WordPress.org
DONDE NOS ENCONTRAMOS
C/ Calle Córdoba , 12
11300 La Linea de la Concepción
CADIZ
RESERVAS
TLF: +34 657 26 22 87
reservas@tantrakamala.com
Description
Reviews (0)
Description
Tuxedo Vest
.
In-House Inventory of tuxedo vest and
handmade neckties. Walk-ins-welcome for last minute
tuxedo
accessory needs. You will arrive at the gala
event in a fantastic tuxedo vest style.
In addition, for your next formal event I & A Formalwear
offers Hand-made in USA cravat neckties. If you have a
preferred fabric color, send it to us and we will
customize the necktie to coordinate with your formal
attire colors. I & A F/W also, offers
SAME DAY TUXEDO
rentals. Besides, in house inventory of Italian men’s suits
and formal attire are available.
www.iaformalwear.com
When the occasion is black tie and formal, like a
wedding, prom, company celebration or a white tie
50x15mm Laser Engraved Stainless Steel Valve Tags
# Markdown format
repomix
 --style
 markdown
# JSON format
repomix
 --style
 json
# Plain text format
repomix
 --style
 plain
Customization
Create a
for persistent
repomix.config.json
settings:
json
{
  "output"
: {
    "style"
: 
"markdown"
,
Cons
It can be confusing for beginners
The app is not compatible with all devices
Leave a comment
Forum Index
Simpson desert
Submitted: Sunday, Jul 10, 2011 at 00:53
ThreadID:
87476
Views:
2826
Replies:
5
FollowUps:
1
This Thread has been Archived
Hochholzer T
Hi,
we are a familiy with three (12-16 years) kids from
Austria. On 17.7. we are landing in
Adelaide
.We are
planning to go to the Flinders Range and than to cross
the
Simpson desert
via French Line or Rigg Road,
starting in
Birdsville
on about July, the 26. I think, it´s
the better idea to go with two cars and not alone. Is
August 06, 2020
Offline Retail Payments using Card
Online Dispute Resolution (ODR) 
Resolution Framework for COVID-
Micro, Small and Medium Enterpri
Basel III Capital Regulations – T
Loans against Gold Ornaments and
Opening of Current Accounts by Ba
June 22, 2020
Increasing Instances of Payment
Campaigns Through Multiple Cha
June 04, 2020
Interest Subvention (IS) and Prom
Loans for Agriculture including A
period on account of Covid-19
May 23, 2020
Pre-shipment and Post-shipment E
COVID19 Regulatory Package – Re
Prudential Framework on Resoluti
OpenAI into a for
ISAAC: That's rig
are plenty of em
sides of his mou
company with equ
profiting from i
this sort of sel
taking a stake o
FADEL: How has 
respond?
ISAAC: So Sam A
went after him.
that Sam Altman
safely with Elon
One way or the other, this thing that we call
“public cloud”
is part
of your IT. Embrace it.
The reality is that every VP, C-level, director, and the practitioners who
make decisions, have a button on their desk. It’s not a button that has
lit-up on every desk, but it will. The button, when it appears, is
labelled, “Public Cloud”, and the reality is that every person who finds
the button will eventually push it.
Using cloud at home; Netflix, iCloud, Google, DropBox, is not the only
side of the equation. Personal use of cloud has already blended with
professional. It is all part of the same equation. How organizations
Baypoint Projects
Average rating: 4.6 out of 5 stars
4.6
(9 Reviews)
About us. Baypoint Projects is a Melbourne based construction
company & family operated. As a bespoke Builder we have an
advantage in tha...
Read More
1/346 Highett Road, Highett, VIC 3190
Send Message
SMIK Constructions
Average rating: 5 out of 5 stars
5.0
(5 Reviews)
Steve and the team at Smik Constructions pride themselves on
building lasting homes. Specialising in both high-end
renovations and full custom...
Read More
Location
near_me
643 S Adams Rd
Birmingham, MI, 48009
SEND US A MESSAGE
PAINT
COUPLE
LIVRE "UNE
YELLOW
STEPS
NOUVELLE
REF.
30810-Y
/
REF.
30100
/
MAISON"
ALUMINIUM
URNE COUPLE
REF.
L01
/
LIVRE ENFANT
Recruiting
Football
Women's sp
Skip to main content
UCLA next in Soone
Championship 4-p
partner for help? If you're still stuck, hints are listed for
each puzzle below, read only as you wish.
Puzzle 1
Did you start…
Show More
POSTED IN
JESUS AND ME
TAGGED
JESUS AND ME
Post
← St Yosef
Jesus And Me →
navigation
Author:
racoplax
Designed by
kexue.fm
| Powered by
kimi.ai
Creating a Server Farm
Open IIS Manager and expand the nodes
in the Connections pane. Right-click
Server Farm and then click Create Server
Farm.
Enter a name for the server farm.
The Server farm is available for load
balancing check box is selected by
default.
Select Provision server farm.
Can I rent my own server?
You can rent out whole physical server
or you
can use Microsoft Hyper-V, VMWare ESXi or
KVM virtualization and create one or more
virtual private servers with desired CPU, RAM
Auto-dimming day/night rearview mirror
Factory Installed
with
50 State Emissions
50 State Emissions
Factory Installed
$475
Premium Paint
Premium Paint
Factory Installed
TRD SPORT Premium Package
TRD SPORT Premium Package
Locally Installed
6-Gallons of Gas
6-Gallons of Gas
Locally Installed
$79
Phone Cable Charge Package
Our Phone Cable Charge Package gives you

------------

TASK
Taking the records as a whole, report how many of their lines include the word "Package". Nothing but the number is wanted.

EXERCISE RESPONSE
5